When we think of safety culture, among the first things that pop into our heads is safety performance – is it good or bad?  Are people getting hurt, and how is the organization dealing with it?  Do they seek to prevent occurrences with meaningful and sustainable corrective actions and controls, or do they slap a band aid on it and wait for the next one? 

The truth is, “safety culture” is merely a component part of the overall culture for the organization.  Measures intended to improve safety performance cannot be sustained unless there is a concerted effort to implement them in the context of how they will impact the organization as a whole.  Safety ultimately affects every department and division of an organization, and the skills necessary to make meaningful changes in safety are generally the same one’s that lead a company to higher levels of market and financial performance.

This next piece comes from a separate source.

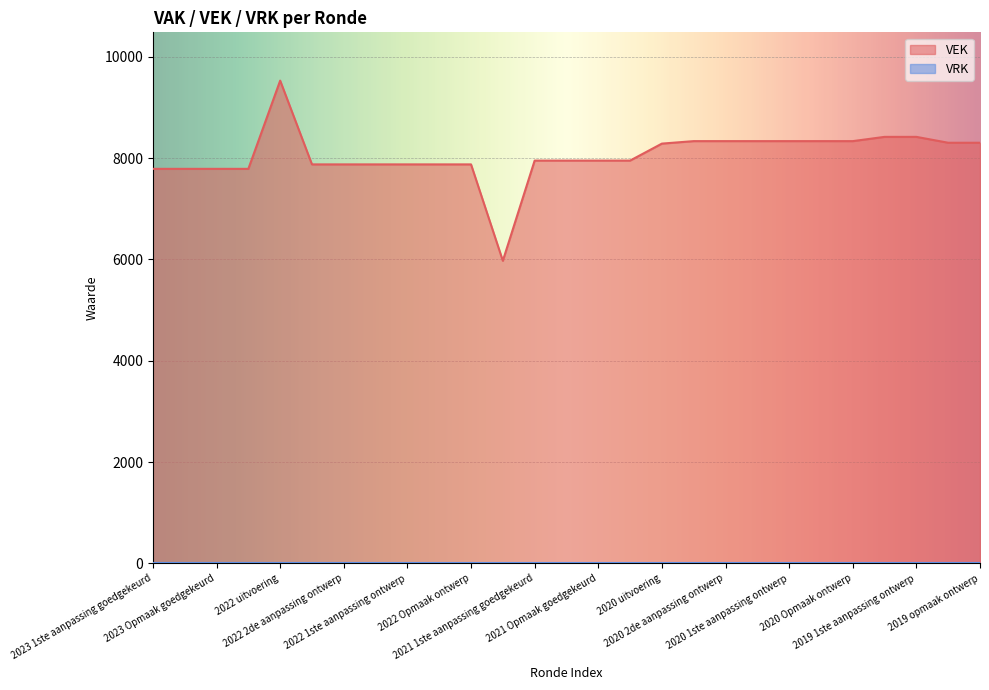

What is the ratio of the value at 2023 Opmaak goedgekeurd to the value at 2022 1ste aanpassing ontwerp?

1.0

Don’t think of safety culture as a stand-alone marker of your business that is somehow independent of everything else you do.  Rather, think of it as one of many components taking its rightful place in the overall makeup of your approach to success – however you define it.

September 27, 2016

Influence and the Safety Professional; Part 1

For most safety professionals, the days of wandering around the job site or workplace clipboard in hand are largely over.  Today’s safety professionals are increasingly engaged in the process of positively influencing behavior and culture to protect lives and property.

Influence is a part of life whether we know it or not. The thing is, everyone has influence, and everyone is influenced by someone.  But influence is never about manipulation or controlling people.  To have successful influence on the strategic direction of safety in an organization, the safety professional must draw from his/her well of knowledge on building relationships, trust and mutual respect over and over again.  There are very few occasions when this doesn’t involve exerting their influence to “sell” safety to stakeholders, but also applying those skills to understand the stakeholder’s perspective and concerns.

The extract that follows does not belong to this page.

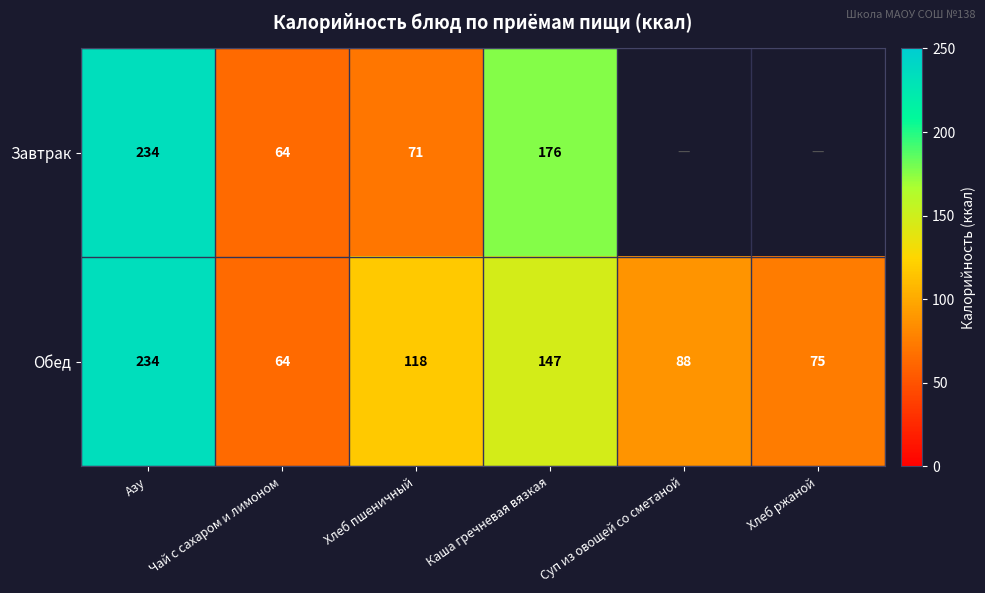

What is the approximate value of Обед at Чай с сахаром и лимоном?

64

I agree with the concept that “leadership is influence.”  I also recognize that most safety professionals are control freaks to one degree or another.  However, there are those who have come to the realization that you really can’t control people, you can only control process.  You influence people.

August 26, 2016

Are Climate and Culture the Same Thing?

Do you want Culture Change, or just a Change in Climate?

A lot has been said over the last decade or so about culture growth and how to create it, or change it. Safety Professionals often find themselves in the middle of the struggle trying to define it and map a plan to accomplish whatever the current thinking is on an organization's individual culture. Unfortunately, what sometimes occurs is a mistaken focus on climate instead of culture.

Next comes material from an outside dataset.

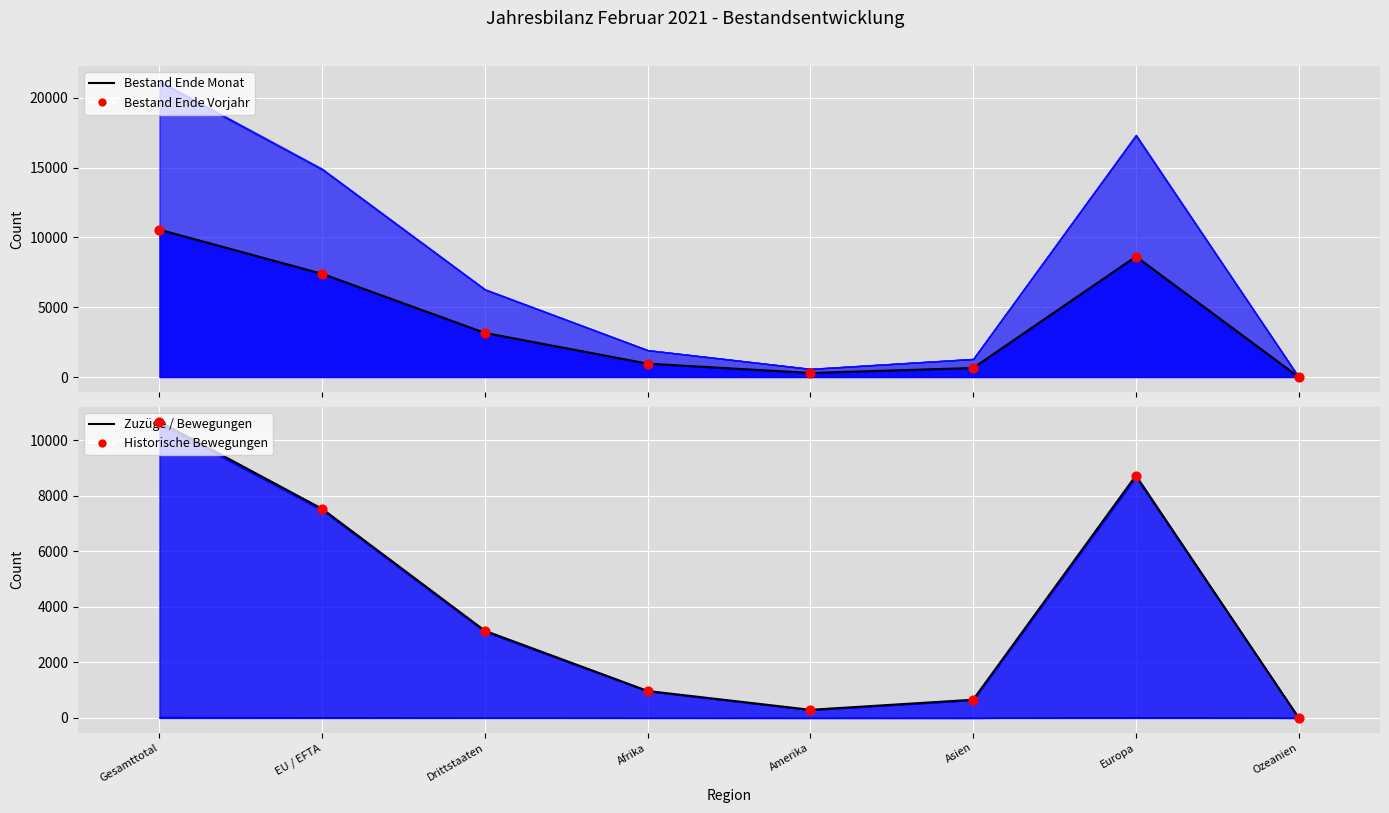

Which series reaches the maximum Y coordinate?

Zuzug aus anderem Kt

What's the difference you say? Simply put, climate is tied to worker perceptions about engagement and how they "feel" about the company (many safety culture perception surveys actually measure climate and call it culture). This is driven by immediate supervision's leadership style, workload, policies and how responsive they are to employee needs and well-being. Supervision's attitude about this tends to change - often on a dime - according to what is either urgent or important at the moment.

Culture, however, is the shared beliefs and assumptions about the company's expectations and values. It is reflected in what workers do automatically because the prevailing expectation is accepted by the worker. If behavior inconsistent with culture occurs, it is corrected by the influence of the expectation; not the direction of supervision.

Whereas both are critically important to the end goal - positive culture improvement - if they are misaligned, climate will almost always overshadow culture and act as a barrier to reaching the goal. Culture should always drive climate because culture is enduring and transcends changes in leadership, organizational challenges and changing goals. Climate is a matter of priority.

When you look at your culture, is what you're seeing actually climate? The answer should reveal some key points about what your organization believes and values.